News Release

$50 million gift from T. Boone Pickens Foundation to benefit UT Southwestern

Grant and Award Announcement

UT Southwestern Medical Center

Pickens Foundaton Award

image: From left, Dr. Kern Wildenthal, president of UT Southwestern, Mark Yudof, chancellor of the UT System, Madeleine Pickens, T. Boone Pickens, James Huffines, chairman of the Board of Regents of the UT System, and Dr. Eugene Frenkel, professor of internal medicine at UT Southwestern, gather after the announcement of a $50 million donation by the T. Boone Pickens Foundation to ensure the continued excellence and prominence of UT Southwestern into the future. In recognition of the landmark gift, the 800,000-square-foot, 14-story medical research and education facility the group stands in front of on UT Southwestern's North Campus will be named the T. Boone Pickens Biomedical Building. Completed in 2005, it is the largest research building ever built for a Texas university. view more 

Credit: UT Southwestern Medical Center

DALLAS – May 16, 2007 – The T. Boone Pickens Foundation, named for the Texas icon and energy entrepreneur who founded it in 2006, has donated $50 million to ensure the continued excellence and prominence of UT Southwestern Medical Center into the future.

The gift, made to Southwestern Medical Foundation, will create a special investment fund projected to grow to $500 million within 25 years, at which time the funds will become available to support UT Southwestern programs in perpetuity.
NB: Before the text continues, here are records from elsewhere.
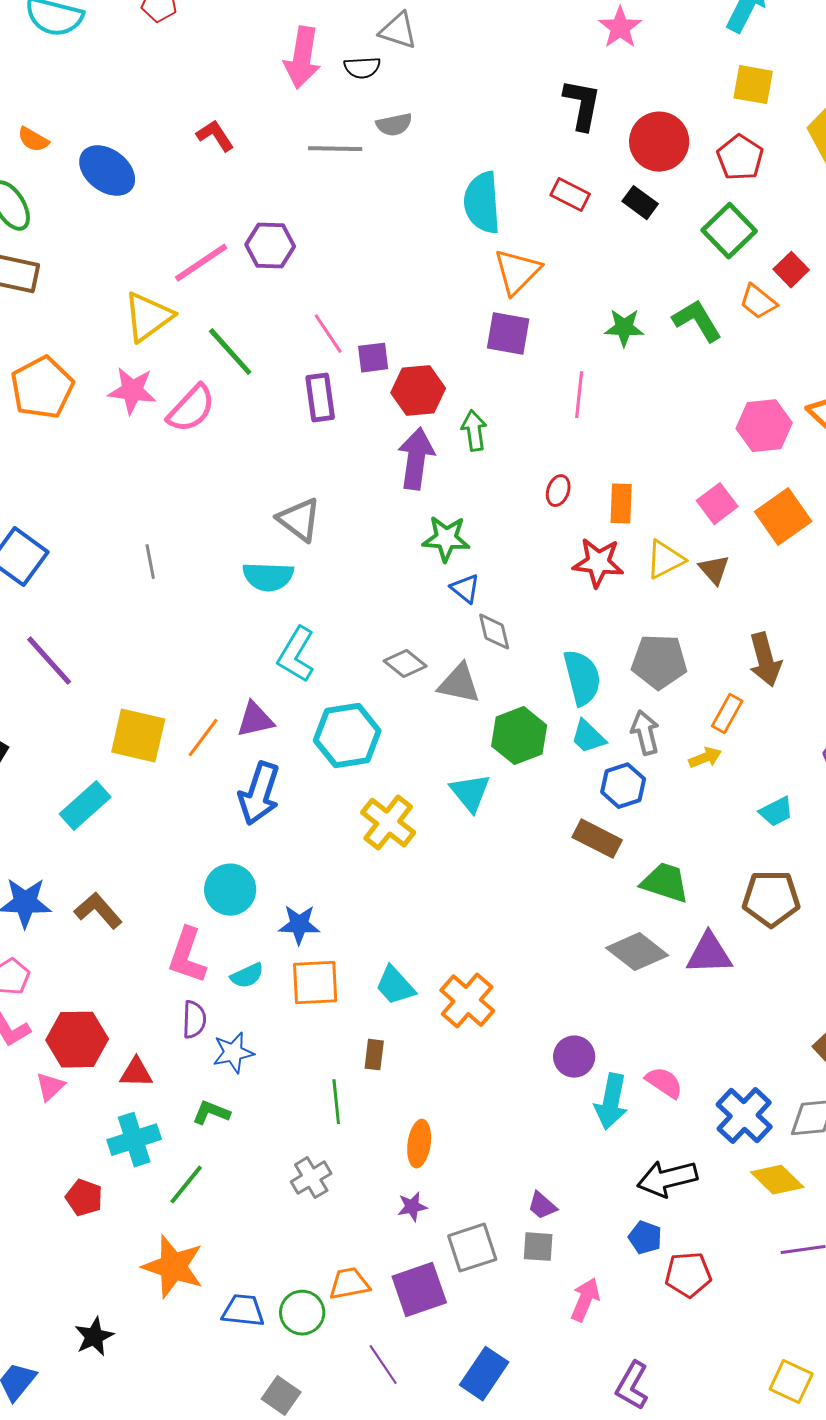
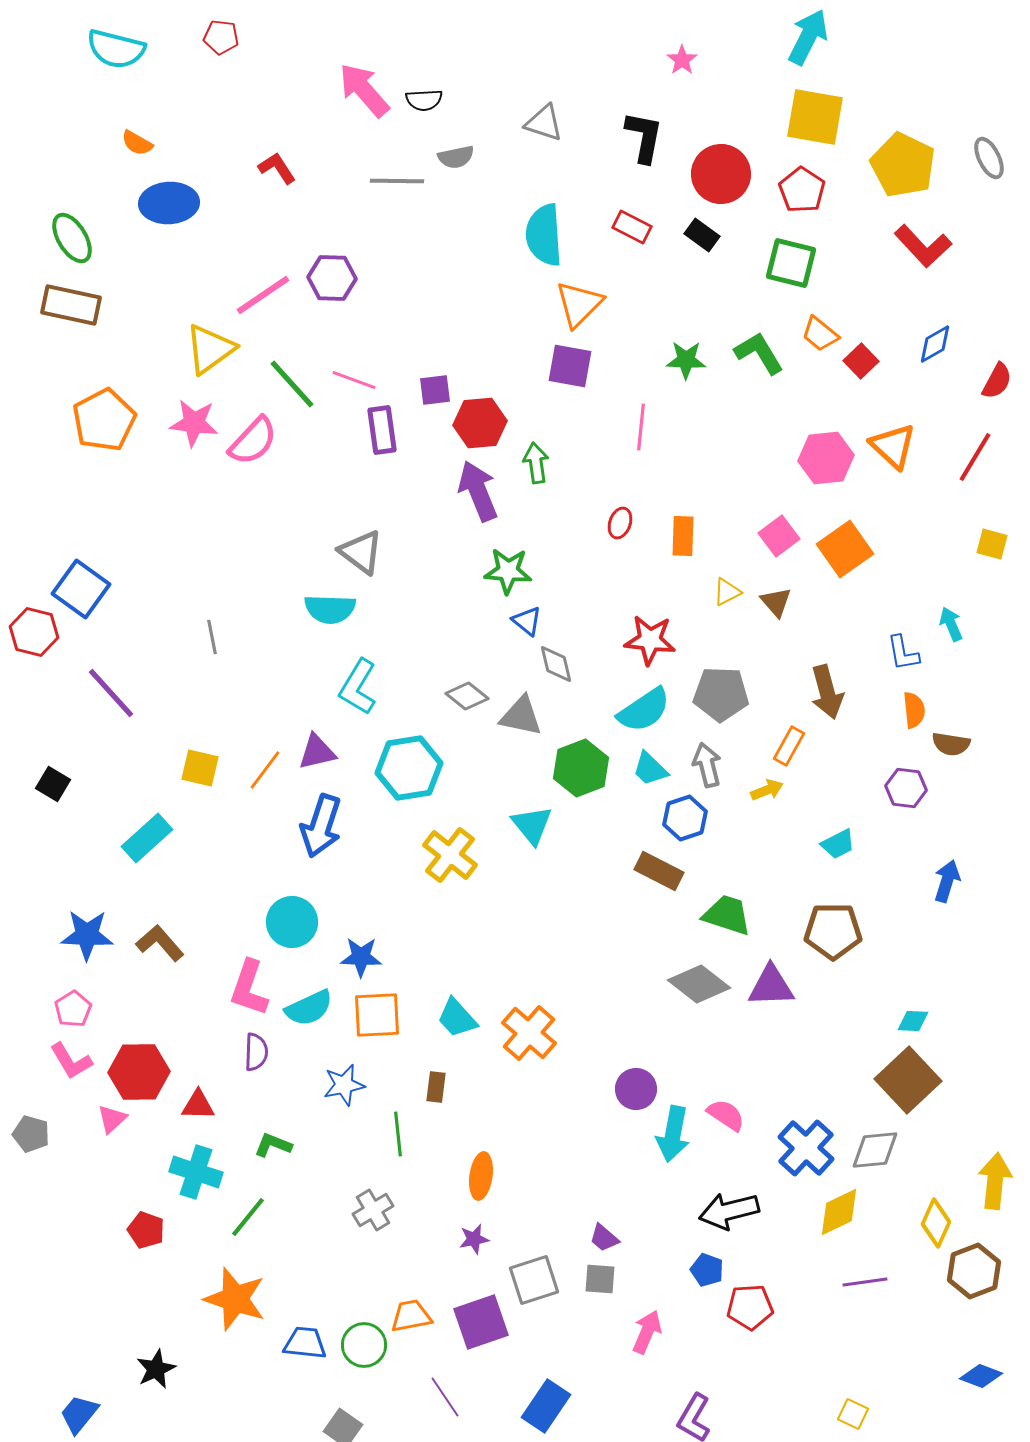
pink star: (620, 28) -> (682, 60), size x0.7
gray triangle: (398, 31) -> (544, 123), moved
pink arrow: (302, 58) -> (364, 90), turned 130
yellow square: (753, 85) -> (815, 117), size x1.4
orange semicircle: (33, 140) -> (137, 143), moved
blue ellipse: (107, 171) -> (169, 203), turned -40
green square: (729, 231) -> (791, 263), turned -32
red square: (791, 270) -> (861, 361), moved
pink line: (328, 334) -> (354, 380), moved, turned -36
purple arrow: (416, 459) -> (478, 491), turned -30
yellow triangle: (665, 560) -> (727, 592), size x0.7
gray line: (150, 562) -> (212, 637), moved
red star: (598, 563) -> (650, 640), moved
cyan semicircle: (582, 678) -> (644, 710), turned 70
yellow square: (138, 736) -> (200, 768), size x0.7
cyan semicircle: (247, 976) -> (309, 1008), size x1.4
blue star: (233, 1053) -> (344, 1085), moved
cyan cross: (134, 1140) -> (196, 1172), turned 36
yellow diamond: (777, 1180) -> (839, 1212), turned -70
yellow square: (791, 1382) -> (853, 1414), size x0.7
The $50 million for UT Southwestern is part of a total commitment of $100 million announced today by the Pickens Foundation, with an identical $50 million donation being made under the same terms to UT M.D. Anderson Cancer Center in Houston. The combined donation, which ultimately will generate $1 billion for the two organizations, is the largest the foundation has ever given and the largest one-time charitable contribution made by a living donor in Texas.

In recognition of the landmark gift, a recently completed 800,000-square-foot medical research and education facility on UT Southwestern's North Campus will be named the T. Boone Pickens Biomedical Building. Completed in 2005, it is the largest research building ever built for a Texas university. The ultra-modern $240 million facility provides scientists with custom-designed space that promotes close contact and the exchange of ideas between researchers in the dozen departments and research centers that occupy the 14-story tower.

"It is my desire, through these gifts, to build major legacies, which will help ensure the excellence of UT Southwestern and M.D. Anderson in decades to come," said Mr. Pickens, who has been recognized by The Chronicle of Philanthropy as among the nation's most generous benefactors. "My foundation will get a ten for one yield on its money, and that's good for all of us."

Mr. Pickens is chairman of BP Capital, which manages one of the country's most successful energy investment funds. He also pursues a wide range of other business interests, from water marketing and ranch development initiatives to Clean Energy, North America's largest provider of vehicular natural gas.

The Holdenville, Okla., native founded Mesa Petroleum, which he grew into one of the country's largest independent natural gas and oil companies before leaving it in 1996 to establish BP Capital. In 1986 he established the nonprofit United Shareholders Association to help shareholders and inform them of corporate abuses, and in 1987 he wrote his autobiography, Boone, which became a New York Times best-seller.

Mr. Pickens has donated hundreds of millions of dollars over the years to a long list of organizations. He has been inducted into the Oklahoma Hall of Fame and the Texas Business Hall of Fame. He received the coveted Horatio Alger Award in 2006.

"Boone Pickens is a legendary businessman and philanthropist who is known for his farsighted and innovative ideas," said Dr. Kern Wildenthal, president of UT Southwestern. "Throughout his career he has dealt with challenges in fresh and novel ways, and it is entirely in keeping with his creative approach to life that his foundation is raising UT Southwestern's philanthropic sights in this unique way. We are tremendously excited about what his generous gift will mean for our long-term future, and we feel sure we can achieve the 25-year half-billion-dollar goal."

Based in Dallas, the T. Boone Pickens Foundation is focused on supporting educational programs, medical research, athletics and corporate wellness, at-risk youth, the entrepreneurial process, and conservation and wildlife initiatives. In the five years before 2006, when he established his foundation, Mr. Pickens had given a $1 million endowment fund to support heart research plus $2 million to establish the Boone Pickens Fund for Cancer Research and Treatment, Honoring Dr. Eugene Frenkel at UT Southwestern.

"Mr. Pickens has long been in the business of giving and helping people," said Paul M. Bass, chairman of Southwestern Medical Foundation. "His foundation's groundbreaking philanthropic approach will help our foundation significantly increase our long-range fundraising capabilities and provide a challenge for other donors to ensure their giving has much greater, collective impact. On behalf of thousands of people who will benefit from Mr. Pickens' generosity, we are extremely grateful to him."

The gift from the Pickens Foundation contributes to UT Southwestern's Innovations in Medicine campaign to raise $500 million to help attract the world's best scientists and clinicians and to support basic and clinical research as well as patient care and services.